Repeat exactly, and only, the lines of the entries below from the one with "pinky dip: (447, 575)" through the one with "thumb ip: (412, 487)", both ends included.

— Joint position lists —

-*-

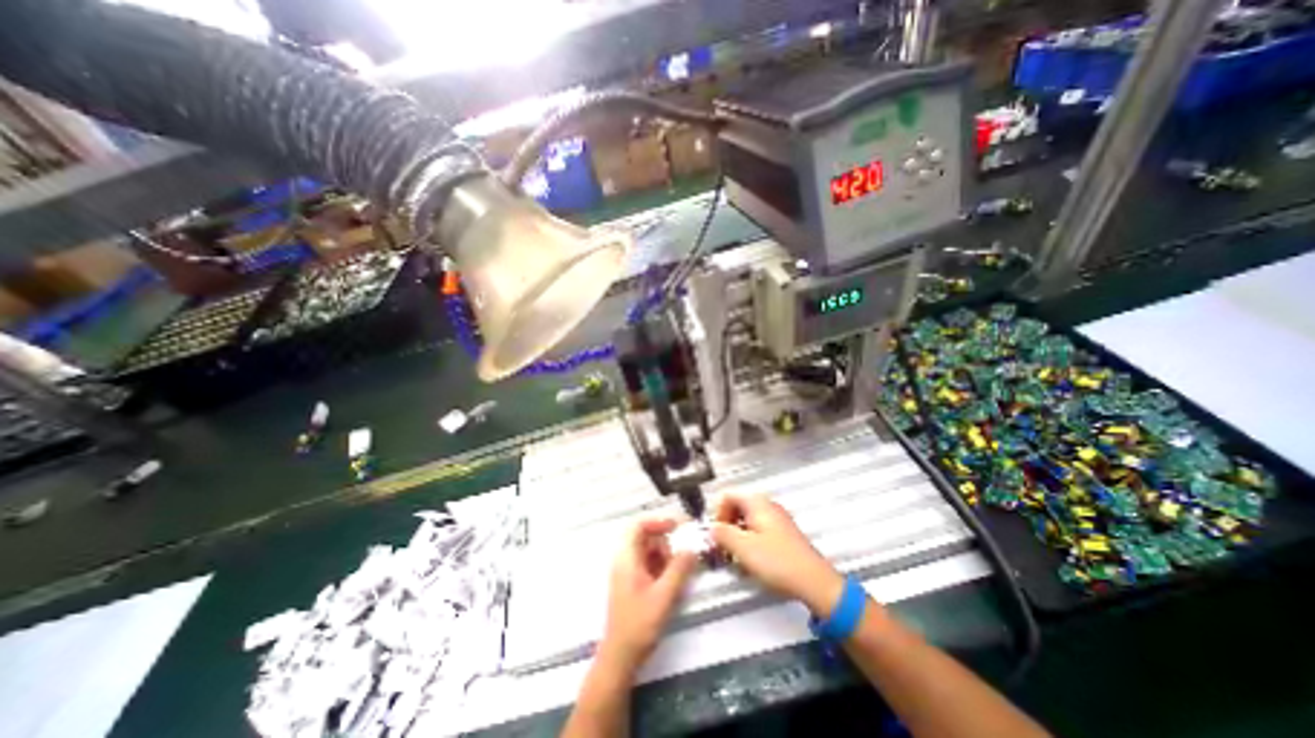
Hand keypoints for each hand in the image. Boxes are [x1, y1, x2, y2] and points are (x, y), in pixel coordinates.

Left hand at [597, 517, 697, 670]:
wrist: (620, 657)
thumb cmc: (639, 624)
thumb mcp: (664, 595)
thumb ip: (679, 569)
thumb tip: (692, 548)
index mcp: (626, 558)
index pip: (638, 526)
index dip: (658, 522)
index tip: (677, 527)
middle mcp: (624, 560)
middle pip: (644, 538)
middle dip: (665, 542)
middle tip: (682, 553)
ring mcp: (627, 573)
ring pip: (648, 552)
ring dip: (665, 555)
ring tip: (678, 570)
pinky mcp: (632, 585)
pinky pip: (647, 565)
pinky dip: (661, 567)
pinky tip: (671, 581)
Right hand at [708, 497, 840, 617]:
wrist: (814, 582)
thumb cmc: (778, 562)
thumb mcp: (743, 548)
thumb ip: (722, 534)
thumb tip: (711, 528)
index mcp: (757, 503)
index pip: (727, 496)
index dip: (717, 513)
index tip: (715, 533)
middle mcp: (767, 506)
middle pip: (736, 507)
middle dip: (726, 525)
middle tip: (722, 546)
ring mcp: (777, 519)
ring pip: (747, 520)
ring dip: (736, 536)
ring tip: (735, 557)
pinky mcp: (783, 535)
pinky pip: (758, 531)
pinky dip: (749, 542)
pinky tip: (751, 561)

-*-

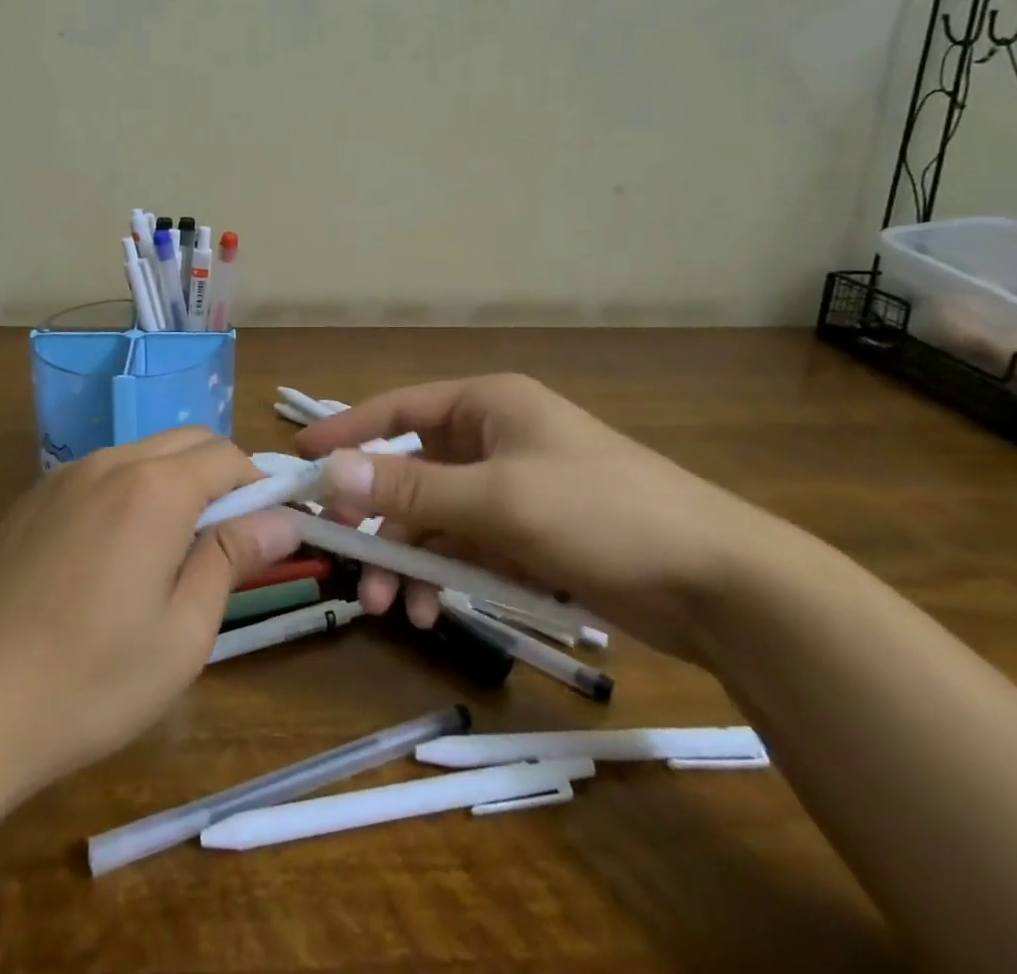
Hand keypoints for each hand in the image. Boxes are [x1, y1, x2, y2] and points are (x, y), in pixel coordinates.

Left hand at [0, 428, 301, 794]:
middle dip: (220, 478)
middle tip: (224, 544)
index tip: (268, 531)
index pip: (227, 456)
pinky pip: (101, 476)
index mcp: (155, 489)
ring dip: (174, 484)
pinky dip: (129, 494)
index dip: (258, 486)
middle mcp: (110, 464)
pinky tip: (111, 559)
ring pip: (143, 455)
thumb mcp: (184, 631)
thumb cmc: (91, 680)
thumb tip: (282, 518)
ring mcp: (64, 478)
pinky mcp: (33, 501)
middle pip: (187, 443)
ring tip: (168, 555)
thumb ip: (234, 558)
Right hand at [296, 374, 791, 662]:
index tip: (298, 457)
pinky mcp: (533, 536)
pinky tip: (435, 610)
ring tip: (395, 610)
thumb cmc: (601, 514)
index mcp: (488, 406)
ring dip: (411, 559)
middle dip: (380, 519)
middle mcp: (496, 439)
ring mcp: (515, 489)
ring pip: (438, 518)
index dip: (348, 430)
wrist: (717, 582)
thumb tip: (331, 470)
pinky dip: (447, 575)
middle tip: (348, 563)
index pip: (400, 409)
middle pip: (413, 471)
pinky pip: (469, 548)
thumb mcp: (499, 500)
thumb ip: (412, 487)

-*-

— Written reply —
pinky dip: (447, 575)
middle tip: (348, 563)
index pip: (400, 409)
middle pip: (413, 471)
pinky pip: (469, 548)
thumb mcp: (499, 500)
thumb ip: (412, 487)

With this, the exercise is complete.